Why judiciary can’t deliver judgment without delay -- Fadare
 
By:
Sat, 27 Jun 2015   ||   Nigeria, Ibadan
 

A human-right lawyer and managing partner of Silverblack Solicitor,  Yakub Fadare, has said the delay in getting justice is occasioned by the individual's right to fair hearing; "a due delay in the interest of justice," he says.

Mr Fadare, also one of the registered trustees of Legal Right Awareness and Protection Organisation (LERAPO), regards the situation in Nigeria as usual, though given unnecessary attention. “It is not easy to start a case and conclude it almost immediately whether it is civil or criminal," he says.
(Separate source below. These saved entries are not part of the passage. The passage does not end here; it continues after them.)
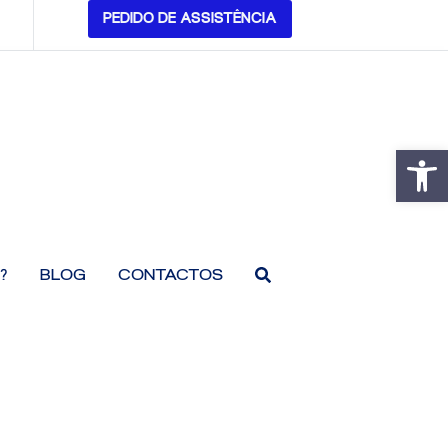
PEDIDO DE ASSISTÊNCIA
Open
are
Open
?
BLOG
CONTACTOS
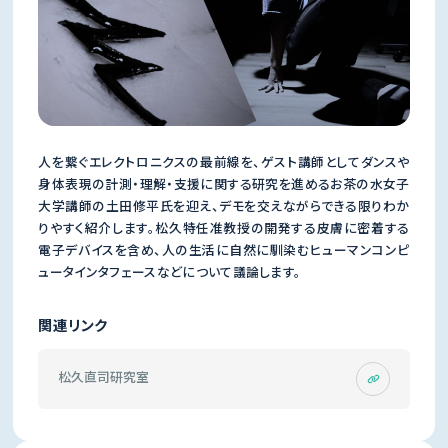
人を繋ぐエレクトロニクスの最前線を、ゲスト講師としてダンスや
身体表現の計測・理解・支援に関する研究を進めるお茶の水女子
大学講師の土田修平氏を迎え、デモを交えながらできる限りわか
りやすく紹介します。松久特任准教授の開発する皮膚に密着する
電子デバイスを含め、人の生活に自然に馴染むヒューマンコンピ
ュータインタフェースなどについて議論します。
関連リンク
松久直司研究室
“Considering the provision of section 36 of the constitution, this expressly provided for fair hearing and if for whatever slightest reason this provision is breached, the whole of the proceeding will be a nullity and in a bid to ensure that this provision of the constitution is well guided, you are likely to exercise some patience that is what we consider as delay.”

While some Nigerians have said there are too many cases in the court that should not be in court, but should be resolved outside the courtroom, Fadare says, “The trend in Nigeria and other parts of the world is through arbitration, but we are not appreciating it so much in this part of the world."

“There is provisions to that effect in the federal high court rule in 2009 and few of the courts make provisions of this amicable settlement, but how well are we employing it and how well are we litigants appreciating it?”

Fadare on change of orientation to justice delivery in the country, he says, “You can only force a horse to the river, you cannot force it to drink. The system is not too bad, but it is we the operators of the system and the stakeholders ... which cuts across to the litigants."

On the part of the legal practitioners, he says, “There is a law that mandates a lawyer to give certain duty and that informs duty of honesty to the court and failure not to do that will amount to professional misconduct.”

On the part of the litigants as well, he urged the need to imbibe settlement heartedly: “A matter settled is a matter well litigated in the interest of justice.”